**TO BE DONE**
a) According to the backup-types text, which three backup types are commonly used for Exchange 2000 data?
b) Rewrite the backup-types text from "The five types of backups are" up to and including "been backed up.", changing "archive bit" to "archive flag".
c) Please continue the backup-types text, starting right after its final sentence.

The five types of backups are as follows:

• Normal During a normal backup, all selected files are backed up, regardless of how their archive bit is set. After the backup, the archive bit is set to off for all files, indicating that those files have been backed up.

• Copy During a copy backup, all selected files are backed up, regardless of how their archive bit is set. After the backup, the archive bit is not changed in any file.

• Incremental During an incremental backup, all files for which the archive bit is on are backed up. After the backup, the archive bit is set to off for all files that were backed up.

• Differential During a differential backup, all files for which the archive bit is on are backed up. After the backup, the archive bit is not changed in any file.

• Daily During a daily backup, all files that changed on the day of the backup, which are identified by the modified date of the file and not the archive bit, are backed up, and the archive bit is not changed in any file.

  Note

  In this chapter, we will refer to a full backup, which is simply a normal backup with all Exchange-related items selected.

When you initially create a backup job, you manually select the files to be backed up. In most backup software programs, including the Microsoft Windows 2000 Backup utility, these jobs can be saved and reused. In some cases, not all selected files are actually backed up. Normal and copy backups back up all selected files, but in the case of an incremental, differential, or daily backup, the selected files must also meet the selection criteria of the backup type, as just listed.

All five types of backups apply to Exchange 2000 data, although only three are commonly used: normal, differential, and incremental. Daily and copy backups normally apply only to file-level (Microsoft Word documents or Microsoft Excel spreadsheets) backups. Of course, none of this applies to an offline backup, which is the backup of databases while the store.exe process is stopped. Offline backups are a good way to get a current “snap-shot” of the database while it is in a consistent state. However, the problem with performing an offline backup is that you have to bring all the stores down, something most environments are loath to do. Besides, with the advent of the Volume Shadow Copy (VSC), which we discuss later in this chapter, you’ll see that performing an offline backup is not the best choice in most scenarios.

The following list describes what happens with regard to Exchange 2000 Server during each type of (online) backup:

• Normal The selected Exchange stores are backed up, and the transaction logs for those stores are purged.

• Copy The selected Exchange stores are backed up, but the transaction logs are not flushed.

• Daily With respect to Exchange, a daily backup performs the same backup as a copy backup.

• Differential Only the transaction logs for the selected stores are backed up. Because differential backups are supposed to back up all changes to the stores since the last normal backup, the transaction logs are not flushed so that they can be backed up again during the next differential or normal backup.

• Incremental Only the transaction logs for the selected stores are backed up. Because incremental backups are supposed to back up only the changes to the stores since the last normal or incremental backup, the transaction logs are flushed.

Backup Strategies

Given the five types of backups covered in the preceding section, most administrators use one of three strategies for backing up a server. These strategies all start with a full backup of the Exchange server, performed on a regular basis—for example, every Sunday. One strategy then continues with full backups daily, another involves performing an incremental backup on all other days of the week, and the last calls for performing a differential backup on all other days of the week.

• Full daily backup Every day of the week, complete a full backup of your Exchange server. If you follow any other backup strategy, you run the risk of having to revert to a backup that is several days or weeks old. An example of a failure would be when your weekly full backup failed in a normal plus daily incremental backup strategy. You would then have to restore all of the previous week’s backups. Money spent on large-capacity backup systems (such as DLTs) is money well spent.

**DATA PROVIDED**
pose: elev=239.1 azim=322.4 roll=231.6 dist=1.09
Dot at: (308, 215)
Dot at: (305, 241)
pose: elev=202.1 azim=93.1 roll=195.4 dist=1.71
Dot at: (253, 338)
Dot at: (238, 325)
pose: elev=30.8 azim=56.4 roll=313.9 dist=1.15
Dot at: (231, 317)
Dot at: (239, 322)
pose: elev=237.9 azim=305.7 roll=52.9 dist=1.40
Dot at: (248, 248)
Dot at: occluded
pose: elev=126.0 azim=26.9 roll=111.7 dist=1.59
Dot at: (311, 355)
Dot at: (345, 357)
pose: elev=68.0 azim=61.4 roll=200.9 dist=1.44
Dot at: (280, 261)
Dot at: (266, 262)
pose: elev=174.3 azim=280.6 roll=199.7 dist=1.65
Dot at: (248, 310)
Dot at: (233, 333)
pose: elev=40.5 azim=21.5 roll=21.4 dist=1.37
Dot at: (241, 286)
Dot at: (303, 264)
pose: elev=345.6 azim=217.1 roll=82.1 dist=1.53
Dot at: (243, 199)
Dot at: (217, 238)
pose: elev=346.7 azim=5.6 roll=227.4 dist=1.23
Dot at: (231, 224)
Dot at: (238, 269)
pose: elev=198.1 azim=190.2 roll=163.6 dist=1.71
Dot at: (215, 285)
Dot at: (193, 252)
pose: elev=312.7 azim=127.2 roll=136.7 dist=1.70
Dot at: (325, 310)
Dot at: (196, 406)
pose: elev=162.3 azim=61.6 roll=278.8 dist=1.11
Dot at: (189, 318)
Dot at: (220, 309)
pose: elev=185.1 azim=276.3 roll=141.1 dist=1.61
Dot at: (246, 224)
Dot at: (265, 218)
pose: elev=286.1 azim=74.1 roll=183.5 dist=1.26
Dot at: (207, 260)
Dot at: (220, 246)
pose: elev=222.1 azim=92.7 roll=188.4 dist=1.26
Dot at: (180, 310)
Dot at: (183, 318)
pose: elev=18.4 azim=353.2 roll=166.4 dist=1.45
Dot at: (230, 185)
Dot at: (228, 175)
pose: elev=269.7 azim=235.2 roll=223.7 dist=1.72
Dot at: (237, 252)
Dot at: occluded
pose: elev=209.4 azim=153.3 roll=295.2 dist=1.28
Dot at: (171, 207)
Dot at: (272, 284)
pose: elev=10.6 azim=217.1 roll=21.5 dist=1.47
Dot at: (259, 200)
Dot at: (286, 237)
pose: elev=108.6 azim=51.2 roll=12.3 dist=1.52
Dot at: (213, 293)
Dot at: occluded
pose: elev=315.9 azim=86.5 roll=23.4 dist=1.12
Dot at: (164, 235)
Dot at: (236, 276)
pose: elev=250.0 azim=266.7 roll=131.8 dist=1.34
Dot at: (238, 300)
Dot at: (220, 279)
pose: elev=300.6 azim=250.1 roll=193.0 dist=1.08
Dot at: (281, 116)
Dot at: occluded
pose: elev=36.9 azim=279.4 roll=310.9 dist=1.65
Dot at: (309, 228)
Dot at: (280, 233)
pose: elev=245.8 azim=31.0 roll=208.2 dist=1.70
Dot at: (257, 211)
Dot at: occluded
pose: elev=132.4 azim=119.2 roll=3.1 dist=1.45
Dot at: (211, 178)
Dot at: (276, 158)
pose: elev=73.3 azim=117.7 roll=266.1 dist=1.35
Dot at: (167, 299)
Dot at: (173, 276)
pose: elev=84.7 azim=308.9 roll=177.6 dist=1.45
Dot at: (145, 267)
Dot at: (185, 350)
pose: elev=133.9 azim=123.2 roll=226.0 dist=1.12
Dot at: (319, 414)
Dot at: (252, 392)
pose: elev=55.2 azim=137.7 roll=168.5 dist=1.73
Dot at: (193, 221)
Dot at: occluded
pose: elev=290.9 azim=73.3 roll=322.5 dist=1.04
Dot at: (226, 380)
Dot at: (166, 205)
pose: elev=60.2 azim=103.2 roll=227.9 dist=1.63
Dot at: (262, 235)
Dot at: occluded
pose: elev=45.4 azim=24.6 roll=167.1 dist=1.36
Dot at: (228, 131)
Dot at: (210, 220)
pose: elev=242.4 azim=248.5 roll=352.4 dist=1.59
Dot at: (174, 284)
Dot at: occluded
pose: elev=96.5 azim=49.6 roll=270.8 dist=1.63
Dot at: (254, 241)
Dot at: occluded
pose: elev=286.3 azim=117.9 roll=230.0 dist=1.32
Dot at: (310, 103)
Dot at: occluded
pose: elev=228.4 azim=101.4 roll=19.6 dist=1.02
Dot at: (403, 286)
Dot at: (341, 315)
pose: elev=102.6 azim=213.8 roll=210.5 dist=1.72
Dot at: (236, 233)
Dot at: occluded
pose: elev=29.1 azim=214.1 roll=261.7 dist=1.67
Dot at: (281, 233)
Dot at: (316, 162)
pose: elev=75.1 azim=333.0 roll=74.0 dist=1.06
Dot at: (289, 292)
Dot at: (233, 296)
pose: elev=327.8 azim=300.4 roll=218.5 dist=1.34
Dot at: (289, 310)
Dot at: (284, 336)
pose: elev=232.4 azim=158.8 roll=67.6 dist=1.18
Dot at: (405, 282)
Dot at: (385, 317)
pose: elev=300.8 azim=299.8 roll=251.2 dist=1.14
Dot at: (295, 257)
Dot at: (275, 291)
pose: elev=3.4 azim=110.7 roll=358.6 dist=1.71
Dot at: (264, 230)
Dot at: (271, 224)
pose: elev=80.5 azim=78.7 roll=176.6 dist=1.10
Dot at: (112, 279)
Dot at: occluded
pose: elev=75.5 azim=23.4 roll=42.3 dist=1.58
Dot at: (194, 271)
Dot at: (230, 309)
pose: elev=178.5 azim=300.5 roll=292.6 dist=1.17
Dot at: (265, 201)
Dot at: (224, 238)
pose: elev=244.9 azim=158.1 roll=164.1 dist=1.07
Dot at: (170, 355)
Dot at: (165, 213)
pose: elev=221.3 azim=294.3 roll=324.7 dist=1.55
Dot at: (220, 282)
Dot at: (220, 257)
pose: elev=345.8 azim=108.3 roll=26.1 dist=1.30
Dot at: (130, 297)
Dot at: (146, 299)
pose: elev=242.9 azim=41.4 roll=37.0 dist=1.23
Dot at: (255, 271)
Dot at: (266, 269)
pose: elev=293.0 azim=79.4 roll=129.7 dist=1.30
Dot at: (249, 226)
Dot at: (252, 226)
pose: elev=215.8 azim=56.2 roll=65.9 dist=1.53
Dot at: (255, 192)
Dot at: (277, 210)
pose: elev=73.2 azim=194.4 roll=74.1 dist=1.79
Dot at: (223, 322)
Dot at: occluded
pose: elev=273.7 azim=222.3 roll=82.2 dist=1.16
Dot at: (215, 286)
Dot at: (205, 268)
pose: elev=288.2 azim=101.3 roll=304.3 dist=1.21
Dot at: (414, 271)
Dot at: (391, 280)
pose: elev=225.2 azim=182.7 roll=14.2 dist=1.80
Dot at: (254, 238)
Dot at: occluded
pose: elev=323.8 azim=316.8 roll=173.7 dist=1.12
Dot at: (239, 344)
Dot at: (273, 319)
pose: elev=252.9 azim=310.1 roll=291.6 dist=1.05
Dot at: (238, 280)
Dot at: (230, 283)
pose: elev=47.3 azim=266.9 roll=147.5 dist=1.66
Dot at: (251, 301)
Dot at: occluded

**TASK RESPONSES**
a) Normal, differential, and incremental.

b)
The five types of backups are as follows:

• Normal During a normal backup, all selected files are backed up, regardless of how their archive flag is set. After the backup, the archive flag is set to off for all files, indicating that those files have been backed up.

c)
• Normal plus daily incremental backup On Sunday of each week, perform a full backup of all files on the Exchange server that you decide need to be backed up. On Monday, perform an incremental backup that backs up all files that have changed since the full backup. On Tuesday, perform another incremental backup that backs up all files that have changed since the last incremental backup on Monday. At the end of the week, you have performed a full backup and six incremental backups. To restore these backups, you would first restore the full backup and then restore each incremental backup, in order.

• Normal plus daily differential backup On Sunday of each week, perform a full backup of all files. On Monday, perform a differential backup that backs up all files that have changed since the full backup. On Tuesday, perform another differential backup that backs up all files that have changed since the last full backup, which occurred on Sunday. Each consecutive differential backup backs up all files that have changed since the last full backup. To restore these backups, you would first restore the full backup and then restore only the most recent differential backup.

In all strategies, plan to use your transaction logs to your advantage. Every backup strategy must incorporate the role that transaction logs play in recovering data up to the point of the disaster. Remember, your transaction logs represent what will happen to your database in the future. Often they hold committed transactions that have yet to be written to the database. (Consult Chapter 2 for a good discussion of the transaction log architecture.)

When a disaster strikes your Exchange server, the information generated in your Exchange organization since the last backup can be recovered from the transaction logs. For instance, if your server finished a full backup last night at 11:30 P.M., and then at 4:30 P.M. today the disk containing one of your Exchange stores experienced a failure, you would recover today’s information from your transaction logs. This ability to recover assumes you have your transaction logs on a different physical disk from the store that experienced the failure. If the logs were on the same disk as the store, you would be able to recover only up to 11:30 last night, when the backup took place. Let’s continue this scenario under the premise that the logs are on a separate disk and the disk with the store experiences a failure. To recover, you do a full restore of last night’s backup from tape. Then when you start the store.exe process, store.exe attempts to replay all the transactions in the transaction logs back into the databases. When it is finished playing these transactions back into the database, the service will start and your databases will have been restored to the point in time when your disaster occurred.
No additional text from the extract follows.